One of the most common problems I see in kids is something I’m quite familiar with (since I have it myself!): Myopia, which is commonly called nearsightedness. Those of us with this problem can see fine up close, but things get blurry at a distance. It is usually picked up during a vision-screening test at the pediatrician or at school, and it most commonly appears during the elementary school years. The problem is usually due to the size of the eye…the eye is too long! Two of the most typical facts about myopia are that is genetic (it runs in families) and it usually gets worse (as the child grows, the eye grows too).

Everyone wants to know what we can do to keep it from getting worse, and there are lots of opinions, but very few hard facts. Traditionally, most of us felt there wasn’t much you could do, but some interesting studies suggest that there may be a few things that might help. Such as…
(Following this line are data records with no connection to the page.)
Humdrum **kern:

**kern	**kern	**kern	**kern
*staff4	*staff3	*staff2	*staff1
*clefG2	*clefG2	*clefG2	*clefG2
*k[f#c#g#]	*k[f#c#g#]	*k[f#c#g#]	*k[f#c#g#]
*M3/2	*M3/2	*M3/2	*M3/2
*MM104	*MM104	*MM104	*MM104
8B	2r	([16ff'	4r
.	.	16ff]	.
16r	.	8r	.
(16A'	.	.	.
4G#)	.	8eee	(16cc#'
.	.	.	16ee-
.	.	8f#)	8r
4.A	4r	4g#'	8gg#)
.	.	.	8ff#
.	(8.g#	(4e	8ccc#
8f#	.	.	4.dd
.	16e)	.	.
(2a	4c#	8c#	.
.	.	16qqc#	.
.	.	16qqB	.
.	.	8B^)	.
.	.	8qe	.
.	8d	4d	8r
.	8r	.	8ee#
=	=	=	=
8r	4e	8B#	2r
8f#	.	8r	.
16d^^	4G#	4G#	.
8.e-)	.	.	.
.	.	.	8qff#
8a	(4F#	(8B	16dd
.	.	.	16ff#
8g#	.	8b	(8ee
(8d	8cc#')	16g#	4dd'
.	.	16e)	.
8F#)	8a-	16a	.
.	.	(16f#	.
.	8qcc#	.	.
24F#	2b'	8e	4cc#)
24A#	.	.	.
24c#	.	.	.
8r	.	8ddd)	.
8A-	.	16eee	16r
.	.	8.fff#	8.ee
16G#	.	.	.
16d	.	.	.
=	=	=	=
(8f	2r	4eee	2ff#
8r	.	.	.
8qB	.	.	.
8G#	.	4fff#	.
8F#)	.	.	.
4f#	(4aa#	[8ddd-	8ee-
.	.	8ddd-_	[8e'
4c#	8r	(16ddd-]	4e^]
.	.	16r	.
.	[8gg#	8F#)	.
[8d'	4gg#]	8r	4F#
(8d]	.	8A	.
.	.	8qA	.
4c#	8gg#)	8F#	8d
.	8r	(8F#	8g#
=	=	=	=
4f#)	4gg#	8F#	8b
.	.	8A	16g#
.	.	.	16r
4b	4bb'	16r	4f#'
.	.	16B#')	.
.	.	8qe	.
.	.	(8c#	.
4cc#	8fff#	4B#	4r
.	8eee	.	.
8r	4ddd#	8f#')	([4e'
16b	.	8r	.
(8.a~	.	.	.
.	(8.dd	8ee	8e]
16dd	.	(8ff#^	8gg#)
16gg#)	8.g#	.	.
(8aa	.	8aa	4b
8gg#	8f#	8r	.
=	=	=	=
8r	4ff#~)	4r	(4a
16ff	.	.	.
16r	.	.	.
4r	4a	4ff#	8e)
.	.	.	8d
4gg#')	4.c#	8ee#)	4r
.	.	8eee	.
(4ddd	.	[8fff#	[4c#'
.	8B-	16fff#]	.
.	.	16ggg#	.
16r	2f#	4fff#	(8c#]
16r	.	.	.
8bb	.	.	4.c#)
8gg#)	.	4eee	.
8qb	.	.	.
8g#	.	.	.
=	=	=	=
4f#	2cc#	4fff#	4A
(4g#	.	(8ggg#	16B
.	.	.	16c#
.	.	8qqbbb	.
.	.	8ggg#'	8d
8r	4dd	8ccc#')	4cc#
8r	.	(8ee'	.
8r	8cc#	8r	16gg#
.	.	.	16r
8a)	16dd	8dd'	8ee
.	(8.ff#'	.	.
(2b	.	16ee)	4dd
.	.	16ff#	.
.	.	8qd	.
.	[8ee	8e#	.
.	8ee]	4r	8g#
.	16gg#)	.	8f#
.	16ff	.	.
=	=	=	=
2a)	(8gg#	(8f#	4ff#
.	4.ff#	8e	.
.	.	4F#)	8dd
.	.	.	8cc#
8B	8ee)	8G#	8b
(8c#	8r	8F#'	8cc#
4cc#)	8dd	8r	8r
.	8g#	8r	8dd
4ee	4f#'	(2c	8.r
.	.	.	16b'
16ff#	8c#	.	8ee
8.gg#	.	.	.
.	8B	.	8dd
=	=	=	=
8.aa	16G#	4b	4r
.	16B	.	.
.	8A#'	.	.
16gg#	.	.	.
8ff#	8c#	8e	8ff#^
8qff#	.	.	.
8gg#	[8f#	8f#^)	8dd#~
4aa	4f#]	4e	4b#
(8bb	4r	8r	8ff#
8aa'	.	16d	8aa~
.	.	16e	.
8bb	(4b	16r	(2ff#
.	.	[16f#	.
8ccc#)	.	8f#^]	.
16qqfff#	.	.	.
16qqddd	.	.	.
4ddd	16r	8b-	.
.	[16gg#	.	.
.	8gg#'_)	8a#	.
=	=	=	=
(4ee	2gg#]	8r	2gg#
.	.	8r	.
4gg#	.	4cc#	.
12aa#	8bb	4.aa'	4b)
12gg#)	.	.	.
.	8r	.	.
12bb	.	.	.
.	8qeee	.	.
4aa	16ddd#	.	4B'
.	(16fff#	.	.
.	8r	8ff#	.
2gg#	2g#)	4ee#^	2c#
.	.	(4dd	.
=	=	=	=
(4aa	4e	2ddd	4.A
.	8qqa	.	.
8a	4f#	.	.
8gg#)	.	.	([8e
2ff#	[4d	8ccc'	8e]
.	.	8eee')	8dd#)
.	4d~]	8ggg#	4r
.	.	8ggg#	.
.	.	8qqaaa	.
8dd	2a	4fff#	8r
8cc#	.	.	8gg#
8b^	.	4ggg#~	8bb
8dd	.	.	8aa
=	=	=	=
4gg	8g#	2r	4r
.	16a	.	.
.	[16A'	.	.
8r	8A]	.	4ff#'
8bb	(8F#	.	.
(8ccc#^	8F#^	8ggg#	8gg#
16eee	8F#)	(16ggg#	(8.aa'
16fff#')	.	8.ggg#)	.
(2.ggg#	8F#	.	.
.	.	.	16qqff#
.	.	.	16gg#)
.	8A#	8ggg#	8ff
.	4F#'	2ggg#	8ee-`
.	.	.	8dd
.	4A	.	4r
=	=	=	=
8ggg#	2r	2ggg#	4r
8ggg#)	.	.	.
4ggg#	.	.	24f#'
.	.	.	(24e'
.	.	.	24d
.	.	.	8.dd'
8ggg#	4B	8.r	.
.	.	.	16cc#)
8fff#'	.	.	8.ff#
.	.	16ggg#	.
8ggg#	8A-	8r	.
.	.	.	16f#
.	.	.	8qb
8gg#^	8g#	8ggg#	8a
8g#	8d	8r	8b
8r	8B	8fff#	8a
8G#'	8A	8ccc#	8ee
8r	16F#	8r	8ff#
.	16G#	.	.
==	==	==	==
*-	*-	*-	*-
Several studies out of the Far East (where the incidence of myopia approaches 100% in some areas, such as Singapore) show that myopia progresses faster in children that are always inside (whether studying, playing video games, playing music, etc.). There is something protective about having at least an hour of outside playtime. Whether this is due to the physical activity, the lack of near focusing, or just being out in the sunlight is not known, but being outside helps. So make sure your child doesn’t study all the time!

A popular treatment with some practitioners is flattening out the front of the eye with hard contacts that the child wears at night. This is called Ortho Keratology or CRT (corneal reshaping therapy), and while it does seem to be effective, I have seen several problems (corneal scarring and infections), that make me never recommend it.

Other theories suggest that continued near focusing in itself can lead to progressive myopia, and three different treatments have been recommended. The first is to continually keep the child’s eyes dilated with atropine (a long acting relative of the drops I use during the exam). While this can be effective, the potential side effects (both short term and long term) make me not support this treatment.

Another way to reduce near focusing in a child with nearsightedness is to prescribe bifocal glasses (or have the child take off the glasses when doing near work). While those of us that are over 45 need bifocals because we can’t see up close with our distance glasses on, the idea here is to keep kids from focusing up close even though they can.

A recent study suggests that the same principle can apply to multifocal soft contact lenses. These contact lenses allow the patient to see up close without having to accommodate (close focus).

Fortunately (as far as I’ve heard!), no one is recommending Lasik for children. That is something you would never want to do on a growing eye!

So while, my opinion is that those of us with myopia are generally stuck with it, and it will probably get worse during the growing years, I don’t feel it’s such a bad problem. Just coming in once a year to make sure the glasses are right and not doing anything else is fine. But if you want to take a more active position, and do some of the safe suggestions for slowing down myopia in kids, I would suggest either taking off the glasses when reading, trying bifocals, or, for the kids at least nine years old, trying multifocal contacts lenses. The bifocals are annoying and the multifocal contacts aren’t quite as clear as regular soft lenses, but I don’t believe they are as harmful as the other options.

I’ll be happy to discuss this further when I see you in the office!